Frenchman Jo-Wilfried Tsonga will be forced to push on this week with a fragile knee as the final rush to the ATP year-end event enters the last three weeks of qualifying time for the eight-man wrap-up in London.
Tsonga has returned to the Austrian Open for the first time since his debut appearance which resulted in a 2011 title.
Though he might prefer to rest his knee, last week’s Shanghai Masters semi-finalist knows that only a determined effort indoors at the Stadthalle will suffice.
Tsonga stands provisional ninth in the points race to the World Tour Finals starting on November 4.
He has a bye in the Vienna first round – all the better to help him recover from his day-long flight from Asia – and will play the winner from German Daniel Brands and Austrian Andreas Haider-Maurur in the second round.
“If I want to go to London, I have to play,” Tsonga admitted before leaving Asia after his loss to eventual Shanghai champion Novak Djokovic. “I will play, and that’s it.
“I just have to play and try to win as much as possible.
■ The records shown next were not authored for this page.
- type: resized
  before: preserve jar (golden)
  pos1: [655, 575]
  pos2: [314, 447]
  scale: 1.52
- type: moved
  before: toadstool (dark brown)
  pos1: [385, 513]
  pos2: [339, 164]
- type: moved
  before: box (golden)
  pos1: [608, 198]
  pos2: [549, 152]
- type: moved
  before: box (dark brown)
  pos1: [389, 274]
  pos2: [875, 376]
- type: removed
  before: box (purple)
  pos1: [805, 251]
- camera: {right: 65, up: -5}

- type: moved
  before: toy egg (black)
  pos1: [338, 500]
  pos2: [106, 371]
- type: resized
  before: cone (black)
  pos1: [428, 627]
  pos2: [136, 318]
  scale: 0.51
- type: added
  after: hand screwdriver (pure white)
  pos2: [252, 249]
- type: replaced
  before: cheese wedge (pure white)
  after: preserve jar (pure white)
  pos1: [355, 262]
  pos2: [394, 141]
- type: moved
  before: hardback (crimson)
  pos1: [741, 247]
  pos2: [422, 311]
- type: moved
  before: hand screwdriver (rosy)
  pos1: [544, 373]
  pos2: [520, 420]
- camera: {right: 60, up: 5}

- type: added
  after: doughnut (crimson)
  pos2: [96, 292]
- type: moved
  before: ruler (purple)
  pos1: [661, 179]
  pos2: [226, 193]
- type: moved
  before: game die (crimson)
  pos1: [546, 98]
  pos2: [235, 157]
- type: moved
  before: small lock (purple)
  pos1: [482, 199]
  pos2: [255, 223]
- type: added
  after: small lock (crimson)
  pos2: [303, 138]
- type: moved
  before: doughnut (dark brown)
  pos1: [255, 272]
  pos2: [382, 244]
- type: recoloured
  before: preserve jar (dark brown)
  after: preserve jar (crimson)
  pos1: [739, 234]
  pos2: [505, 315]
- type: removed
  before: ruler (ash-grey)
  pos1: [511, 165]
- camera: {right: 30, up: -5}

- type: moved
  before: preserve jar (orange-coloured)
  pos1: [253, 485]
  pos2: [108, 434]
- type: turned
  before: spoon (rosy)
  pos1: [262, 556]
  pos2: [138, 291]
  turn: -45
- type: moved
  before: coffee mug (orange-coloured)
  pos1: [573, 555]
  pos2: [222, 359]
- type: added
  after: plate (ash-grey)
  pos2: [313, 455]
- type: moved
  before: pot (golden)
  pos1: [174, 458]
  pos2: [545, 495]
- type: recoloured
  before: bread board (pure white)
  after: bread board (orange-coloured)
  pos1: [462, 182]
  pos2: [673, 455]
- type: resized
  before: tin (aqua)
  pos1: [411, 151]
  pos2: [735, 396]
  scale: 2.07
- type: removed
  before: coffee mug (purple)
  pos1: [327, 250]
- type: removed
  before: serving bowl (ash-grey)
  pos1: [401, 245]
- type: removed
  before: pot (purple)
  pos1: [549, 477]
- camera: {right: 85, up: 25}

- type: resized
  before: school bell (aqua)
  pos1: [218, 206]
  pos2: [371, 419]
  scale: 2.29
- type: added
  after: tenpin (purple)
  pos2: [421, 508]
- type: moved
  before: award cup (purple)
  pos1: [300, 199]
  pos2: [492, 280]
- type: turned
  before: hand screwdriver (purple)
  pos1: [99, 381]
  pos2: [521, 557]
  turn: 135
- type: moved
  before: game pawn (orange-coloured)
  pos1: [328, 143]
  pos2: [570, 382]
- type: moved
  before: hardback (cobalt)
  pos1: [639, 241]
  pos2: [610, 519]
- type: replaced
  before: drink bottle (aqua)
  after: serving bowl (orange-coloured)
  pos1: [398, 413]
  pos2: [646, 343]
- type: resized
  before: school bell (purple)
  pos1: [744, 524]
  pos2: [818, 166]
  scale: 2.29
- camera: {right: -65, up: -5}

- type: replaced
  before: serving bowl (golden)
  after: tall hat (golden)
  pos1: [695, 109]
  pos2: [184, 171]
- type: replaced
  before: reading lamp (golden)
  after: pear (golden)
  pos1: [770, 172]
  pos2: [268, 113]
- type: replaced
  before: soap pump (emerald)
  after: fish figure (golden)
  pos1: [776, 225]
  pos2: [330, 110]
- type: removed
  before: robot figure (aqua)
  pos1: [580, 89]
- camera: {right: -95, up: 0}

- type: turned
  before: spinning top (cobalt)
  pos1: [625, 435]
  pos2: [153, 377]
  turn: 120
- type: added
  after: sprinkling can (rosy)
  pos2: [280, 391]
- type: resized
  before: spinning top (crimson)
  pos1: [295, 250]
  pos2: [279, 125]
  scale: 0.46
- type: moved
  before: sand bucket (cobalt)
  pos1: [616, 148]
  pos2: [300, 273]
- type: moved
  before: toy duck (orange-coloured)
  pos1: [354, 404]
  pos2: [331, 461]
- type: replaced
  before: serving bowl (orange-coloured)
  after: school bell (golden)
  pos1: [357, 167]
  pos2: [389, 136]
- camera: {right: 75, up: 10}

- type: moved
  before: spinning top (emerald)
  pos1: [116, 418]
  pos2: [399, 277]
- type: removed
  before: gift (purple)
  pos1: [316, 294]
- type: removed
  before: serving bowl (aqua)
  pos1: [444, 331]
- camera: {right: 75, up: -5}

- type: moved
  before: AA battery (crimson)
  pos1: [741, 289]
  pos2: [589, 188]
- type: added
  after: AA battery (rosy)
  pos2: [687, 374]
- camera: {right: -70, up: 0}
That’s it.”
The former Australian Open finalist is in a slightly better position than he lets on, with Scot Andy Murray already qualified but not playing at the year-ender as he recovers from February back surgery.
That development means that at the moment, the leading nine point earners – including Tsonga – would enter the London field.
But Tsonga has to watch his fitness after sitting out from Wimbledon through to Metz in September with his knee worries. This week in the Austrian capital marks his fourth event in the last five weeks, a heavy stress on even a fully-fit player,
Tsonga remains an optimist. “I’m going better and better, and I know I can play a lot better. I’ll continue to work, I think I’m on a good way.”
Monday’s opening day featured an ulta-light schedule with just two main draw matches set.
Both are Czech seeds, who are using the last three weeks of the regular season to prepare for next month’s Davis Cup final in Belgrade against Djokovic and Serbia.
Veteran Radek Stepanek began as he beat Austrian Martin Fischer 7-5, 6-3, while eighth seed Lukas Rosol produced a mirror-image victory 6-3, 7-5 over Jesse Huta Galung of the Netherlands.
Both matches also took an identical 65 minutes with Rosol firing 13 aces in victory.
The tournament will be missing two-time champion Juergen Melzer, who was forced to pull out and end his season due to a shoulder tendon injury. The 32-year-old won his fifth career title at Winston-Salem in August.
His absence will be a body blow to the tournament which thrives on imported big names plus local Austrian players, like 2009-10 winner Melzer.
Stepanek, 34, and playing the tournament for the sixth time, has never faced wild card Fischer. The Austrian has lost four first-round matches in Vienna dating to 2006.
Rosol will be looking for his first win here after losing in the 2009 first round.